REQUIRED ACTION: Check each line of the material below, and copy it if it holds the string "Great".

== RECORDED INFORMATION

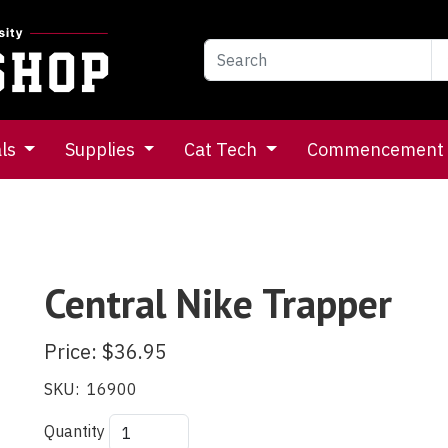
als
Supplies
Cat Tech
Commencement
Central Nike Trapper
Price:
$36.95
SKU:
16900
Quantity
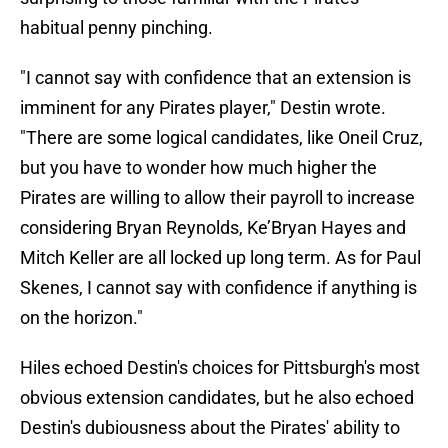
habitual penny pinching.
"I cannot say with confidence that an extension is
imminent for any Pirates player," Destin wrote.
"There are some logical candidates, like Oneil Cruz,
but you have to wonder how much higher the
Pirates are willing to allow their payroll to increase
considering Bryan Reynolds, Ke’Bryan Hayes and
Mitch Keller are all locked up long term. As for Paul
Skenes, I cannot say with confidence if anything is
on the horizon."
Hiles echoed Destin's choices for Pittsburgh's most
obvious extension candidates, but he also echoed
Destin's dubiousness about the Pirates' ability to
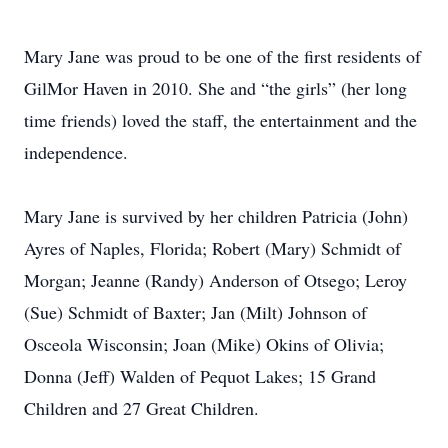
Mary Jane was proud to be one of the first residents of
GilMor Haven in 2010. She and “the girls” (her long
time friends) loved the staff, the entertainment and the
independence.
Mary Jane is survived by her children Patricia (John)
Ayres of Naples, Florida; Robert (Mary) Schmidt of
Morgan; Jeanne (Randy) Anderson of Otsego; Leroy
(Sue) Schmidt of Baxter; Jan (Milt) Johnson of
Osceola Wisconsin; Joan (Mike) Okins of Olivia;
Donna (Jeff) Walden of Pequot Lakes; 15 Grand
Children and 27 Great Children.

====
== RECORDED INFORMATION

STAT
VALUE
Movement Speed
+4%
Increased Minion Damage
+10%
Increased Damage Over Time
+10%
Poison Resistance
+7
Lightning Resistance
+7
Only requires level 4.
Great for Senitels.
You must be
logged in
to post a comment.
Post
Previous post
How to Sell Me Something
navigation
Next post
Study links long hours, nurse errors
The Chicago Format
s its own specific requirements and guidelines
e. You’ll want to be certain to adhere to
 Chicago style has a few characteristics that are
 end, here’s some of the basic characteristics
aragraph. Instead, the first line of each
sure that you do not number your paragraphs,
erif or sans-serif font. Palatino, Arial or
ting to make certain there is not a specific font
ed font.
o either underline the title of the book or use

====

EXERCISE RESPONSE:
Children and 27 Great Children.
Great for Senitels.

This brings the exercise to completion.